Si tratta in effetti dell’unico vero colpo di scena della serie, ma è il capovolgimento di fronte che serve a rimettere tutto in discussione e a capire il vero messaggio di Kubra. L’inganno colossale che è alla base del “dialogo con Allah” dice molto del potere della fede e dei moderni strumenti di comunicazione. Kubra sembrava aver messo in guardia il protagonista dal potere nefasto delle nuove tecnologie. E in effetti sono proprio quelle ad aver messo su la finzione nella quale è cascato lo stesso Gökhan. In un mondo che ha bisogno di aggrapparsi a qualcosa di inafferrabile per non precipitare nel baratro, il protagonista si è abbarbicato attorno all’idea di essere diverso e di essere il portatore di un messaggio rivoluzionario. L’individuo deve sentirsi speciale, gli serve per darsi uno scopo e sopravvivere. Per Gökhan, essere il messaggero di Allah è anche un modo per redimersi dalla sua vita precedente, l’occasione per poter fare qualcosa di buono.

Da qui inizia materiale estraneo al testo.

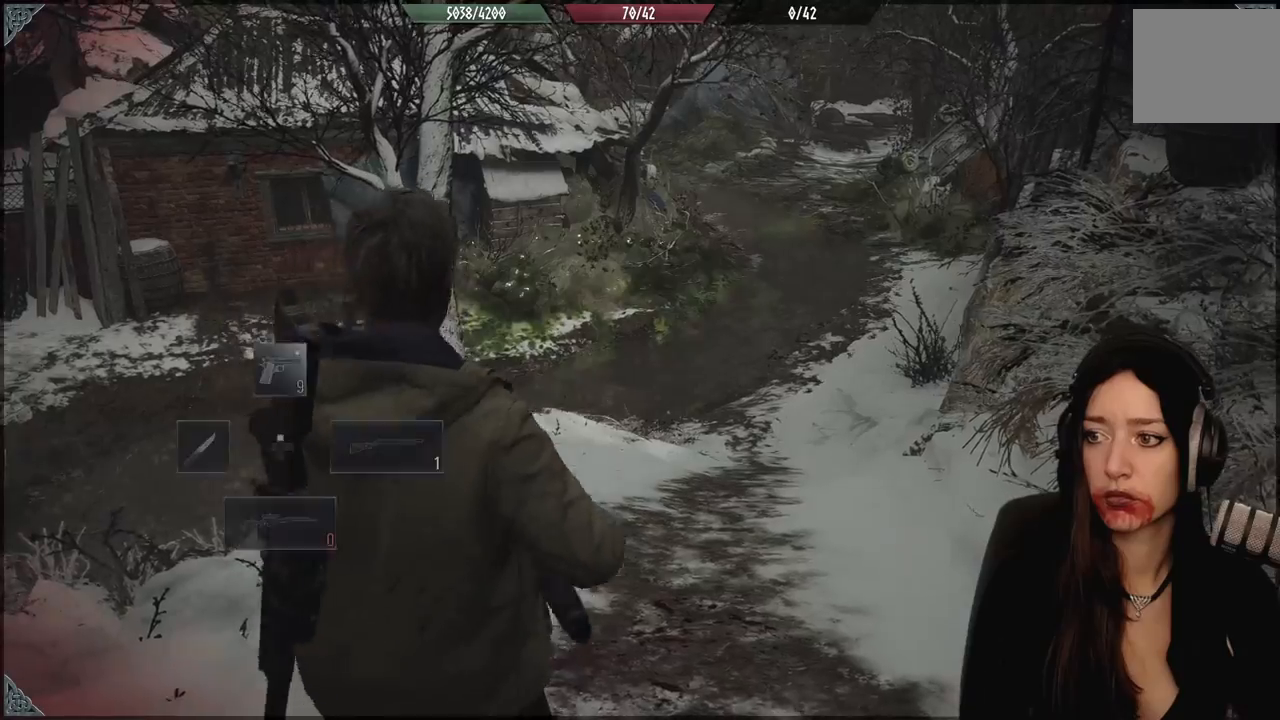
{"dt_ms": 500, "buttons": [], "left_stick": "left", "right_stick": "right", "events": [[233, "left_stick", "down-left"], [233, "right_stick", "right"], [417, "left_stick", "left"]]}
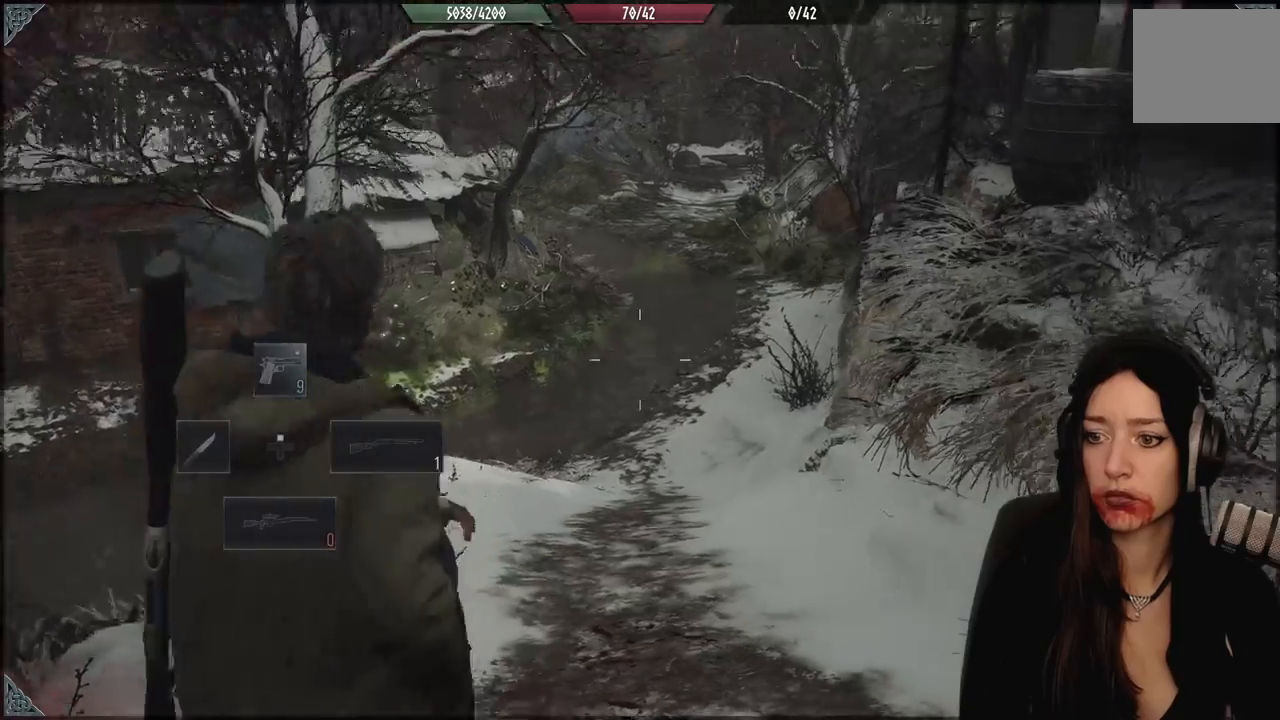
{"dt_ms": 500, "buttons": ["L2"], "left_stick": "center", "right_stick": "center", "events": [[33, "right_stick", "center"], [133, "L2", "down"], [233, "X", "down"], [333, "left_stick", "center"], [367, "X", "up"]]}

Kubra ha sfruttato il bisogno intimo dell’uomo di sentirsi diverso per stravolgere le fondamenta del mondo. La fede diventa uno strumento, un canale attraverso cui veicolare rabbia, frustrazione, bisogno di rivalsa. Questa serie vuole metterci in guardia dal potere potenzialmente illimitato delle nuove tecnologie, in grado di ingannare le menti e far vacillare la ragione. Ma vuole anche testimoniare di come la fede sia un sentimento ancora ben radicato nelle coscienze degli individui, che uniti attorno a un credo comune, sono in grado di mettere a soqquadro il mondo. Scoperto il trucco, smontata la messinscena, ci si lascia sfruttare o si diventa sfruttatori? Il finale di stagione ci lascia con la curiosità di vedere come si evolverà la storia. La serie turca è già nella Top 10 dei titoli più visti di Netflix, perché le premesse sono sufficientemente allettanti da convincere lo spettatore ad avventurarsi nella visione. Se la parte centrale di Kubra appare ridondante, ripetitiva ed eccessivamente prolissa, il finale ribalta tutto, anche i giudizi sul prodotto. È una serie che ha del potenziale e che si deve avere la pazienza di guardare fino in fondo (ma proprio in fondo) per rimanerne stupiti.